Услышав мой голос, он тут же вскочил и радостно побежал за мной в комнату для рисования. Зная, что Хосе недолюбливает цветные мелки (только они и разрешались в отделении), я снова достал из кармана ручку.
– Помнишь ту рыбу, в прошлый раз? – спросил я и, не зная, понимает ли он мои слова, попытался очертить ее контур в воздухе. – Можешь опять нарисовать?
Он решительно кивнул и взял ручку.
«С тех пор прошло три недели, – думал я. – Вспомнит или нет?»

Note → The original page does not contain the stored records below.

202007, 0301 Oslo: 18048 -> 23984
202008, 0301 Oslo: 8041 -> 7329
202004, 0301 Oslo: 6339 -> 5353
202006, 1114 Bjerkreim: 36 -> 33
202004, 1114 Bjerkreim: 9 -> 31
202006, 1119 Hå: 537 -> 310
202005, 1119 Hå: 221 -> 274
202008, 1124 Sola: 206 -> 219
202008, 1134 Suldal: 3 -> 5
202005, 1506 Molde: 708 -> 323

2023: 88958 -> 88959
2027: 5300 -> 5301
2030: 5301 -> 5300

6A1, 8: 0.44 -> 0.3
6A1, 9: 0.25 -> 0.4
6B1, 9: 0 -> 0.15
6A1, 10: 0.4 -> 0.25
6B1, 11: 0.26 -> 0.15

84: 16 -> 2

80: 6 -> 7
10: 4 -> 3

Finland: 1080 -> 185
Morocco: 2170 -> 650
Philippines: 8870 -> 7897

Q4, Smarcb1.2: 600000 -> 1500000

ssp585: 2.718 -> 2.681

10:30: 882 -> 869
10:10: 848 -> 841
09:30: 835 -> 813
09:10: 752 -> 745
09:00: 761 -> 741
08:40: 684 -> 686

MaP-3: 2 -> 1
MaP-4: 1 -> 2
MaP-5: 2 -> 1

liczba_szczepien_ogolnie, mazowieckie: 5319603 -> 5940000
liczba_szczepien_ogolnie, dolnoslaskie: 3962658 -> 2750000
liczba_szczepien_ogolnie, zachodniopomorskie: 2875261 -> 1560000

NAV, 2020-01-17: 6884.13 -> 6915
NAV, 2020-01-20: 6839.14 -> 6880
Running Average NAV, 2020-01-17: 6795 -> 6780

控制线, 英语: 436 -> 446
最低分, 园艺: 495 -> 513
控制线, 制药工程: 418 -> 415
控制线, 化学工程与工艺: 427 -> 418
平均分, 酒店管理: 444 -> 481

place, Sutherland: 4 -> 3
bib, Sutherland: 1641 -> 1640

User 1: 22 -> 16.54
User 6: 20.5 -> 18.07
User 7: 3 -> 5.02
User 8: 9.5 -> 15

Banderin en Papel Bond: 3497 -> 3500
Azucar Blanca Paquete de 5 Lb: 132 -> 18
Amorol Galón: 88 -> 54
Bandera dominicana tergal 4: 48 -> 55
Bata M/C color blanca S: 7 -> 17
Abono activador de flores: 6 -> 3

Хосе на мгновение закрыл глаза, как бы вызывая в памяти образ, и принялся за дело. На листе бумаги опять появилась форель, вся в радужных пятнах, с острыми плавниками и раздвоенным хвостом, но на этот раз в ней отчетливо проступали человеческие черты. Появилась чудная ноздря (откуда у рыбы ноздри?) и пухлые губы. Я хотел уже забрать ручку, но он дал понять, что еще не закончил. Что еще он задумал? Оказалось, что он рисовал не отдельный образ, а целую сцену. Раньше рыба существовала сама по себе, как изолированное иконическое существо, – теперь же она стала частью окружающего мира, частью большего события. Хосе быстро дорисовал еще одну маленькую ныряющую рыбку – товарища, – и от рисунка тут же возникло ощущение плескучей, живой игры. Закончив, он очертил горизонтальную поверхность воды и вдруг завершил ее бурной, набегавшей на рыб волной. Рисуя волну, Хосе разволновался, и у него вырвался странный крик.
Я не мог отделаться от мысли, что рисунок символичен, хотя, возможно, это было слишком легковесное объяснение. Неужели большая и маленькая рыбы изображали меня и его? Важно было еще и то, что без всяких намеков и подсказок с моей стороны Хосе пришло в голову добавить новый элемент – взаимодействие, живую игру. Раньше в его рисунках, как и в его жизни, всякий контакт отсутствовал. Теперь же, пусть символически и зрительно, элемент общения проник в его мир. Можно ли было это проверить? И каков смысл сердитой, мстительной волны?
Я решил, что лучше оставить зыбкую почву свободных ассоциаций. В рисунке, безусловно, чувствовалась надежда и новые возможности, но они сопровождались отчетливым ощущением опасности. Нужно было вернуться к невинной надежности природы, оставив позади первородный грех человеческой близости.
На столе перед нами лежала рождественская открытка – малиновка на пеньке в окружении снега и темных ветвей. Я указал Хосе на птицу и дал авторучку.